***
Sighted, a couple of displays of virtuosic snarkiness:
Michael Bérubé and the vile David Horowitz are at it again; Michael wins on points, because
a) Michael writes gracefully and makes good funnies (tho snarky funnies);
b) David knows neither how to punctuate (e.g., "Michael take note" needs a comma) nor how to insert accents into proper names (for "Berube" read "Bérubé");
and
c) Michael's right: David's a pathological liar and an evil dwarf.
On another front, Joshua Clover responds to Dan Hoy's rather weird essay on Flarf (should that be capitalized?) with some flashes of characteristic "more (cultural-)materialist than thou" snarkiness. But I'm taken with his final paragraphs:
If there's anything new-ish to the action, it's the presumption that poets should have theorized their own work explicitly and completely as a necessary supplement to the poetry, without which it can't be trusted or read as such (thanks to Tom Orange for the conversations regarding this topic). For this, Hoy can't be held entirely responsible; the relative success and insight of recent poetics in making theoretical accounts of itself that are at once persuasive, and relevant to poetics in general, has perhaps produced a certain set of expectations. Certainly there is a rise in general in the sense that poetry is well-accompanied by the author's "poetics," as seen in, for example, the collection edited by Spahr and Rankine (and the follow-up, Sewell and Rankine), or the increasing footage given over to critical writing by the poets in the back of the Norton Anthologies.So let's ponder it further. By "the relative success and insight of recent poetics in making theoretical accounts of itself that are at once persuasive, and relevant to poetics in general" I suspect Joshua means the array of theoretical and poetics-oriented writings produced within the general milieu of Language poetry. But I'm interested in how this has been institutionalized, how the writing of poetics – often quite apart from any engagement with "theory" in the sense that the term is most often used in the academy, but nonetheless drawing on the etymological sense of "theory," to look at with detachment – is being written into the requirements for creative writing programs. One can see this in the web pages of various CW programs around the country, which have begun requiring "theory" and "poetics" courses, and some sort of "poetics" component to their theses & dissertations. Even Our University has instituted a self-reflexive "poetics" moment into the requirements for the MFA.

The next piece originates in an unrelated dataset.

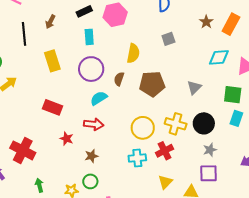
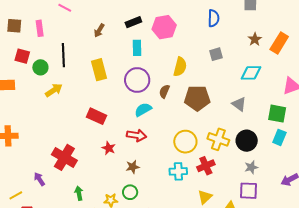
black line: (24, 34) -> (63, 55), moved
cyan diamond: (219, 57) -> (251, 73), moved
gray triangle: (194, 87) -> (239, 104), turned -42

This issue — of how responsible poets are, especially those who make some claim on unfamiliarity, for theorizing their own practices — seems worth pondering further. This is true in part for exactly how historicizable an issue it might indeed be; it does seem inseparable from the endless parallel debates about the increasing academicization of poetry and the increasing centrality of the writing workshop.
All very different from when I did an MFA back in the day, where the very notion of an MFA student actually writing prose about what she/he was doing was seen as an idea landed straight from Saturn.* Without making any judgments about whether the general quality of work coming out of the poetry industry has gotten any better since management started requiring students to produce blueprints of their processes,** I'd agree with Joshua that this is straight-up "academicization," the final downfall of the old "workshop"/"atelier" model of teaching writing, which can now look only wistfully back on its origins as an artificial imitation of the buzzing café or the intense mardi, where the young gathered – voluntarily, with no grades assigned, no registrar involved – around the table or at the feet of the elder artist. What's at the root of it all, one suspects, is precisely how profitable creative writing programs are to universities.
*Read no nostalgia there.
**My sense is that it has, but I wouldn't hazard a causal relationship.